### Try it
Copy every record below exactly as written, but leave out the pictures.

Top of Exercise material

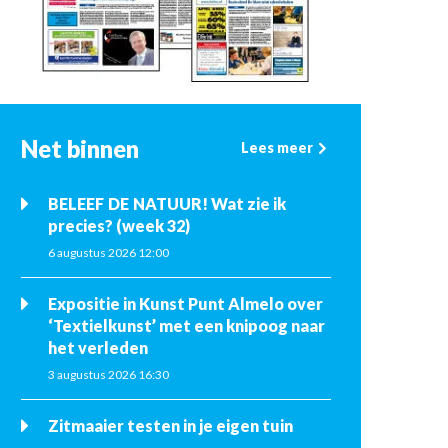
Net binnen
Lees meer
BELEEF DE NATUUR! Wat zie ik
precies? (week 32)
6 augustus 2026 12:00
Expositie in Kunst Punt Almelo over
‘Textielkunst’ met een knipoog naar
het verleden
3 augustus 2026 16:30
Zitmaaier testen in je eigen tuin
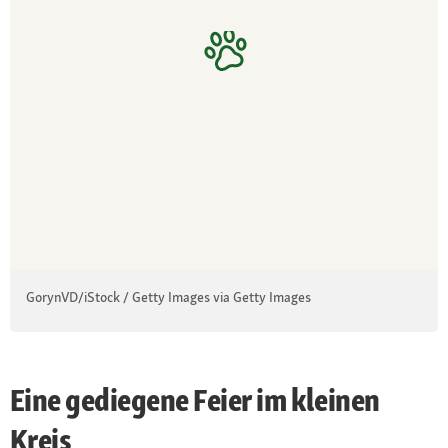
GorynVD/iStock / Getty Images via Getty Images
Eine gediegene Feier im kleinen
Kreis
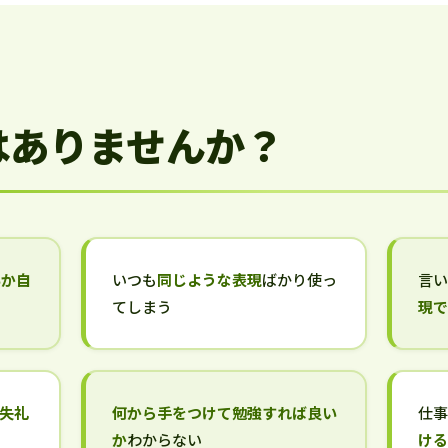
はありませんか？
いか自
いつも
同じような表現
ばかり使っ
言
てしまう
現
失礼
何から手をつけて勉強すれば良い
仕
か
わからない
け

Bottom of Exercise material

### Exercise output
Net binnen
Lees meer
BELEEF DE NATUUR! Wat zie ik
precies? (week 32)
6 augustus 2026 12:00
Expositie in Kunst Punt Almelo over
‘Textielkunst’ met een knipoog naar
het verleden
3 augustus 2026 16:30
Zitmaaier testen in je eigen tuin
GorynVD/iStock / Getty Images via Getty Images
Eine gediegene Feier im kleinen
Kreis
はありませんか？
いか自
いつも
同じような表現
ばかり使っ
言
てしまう
現
失礼
何から手をつけて勉強すれば良い
仕
か
わからない
け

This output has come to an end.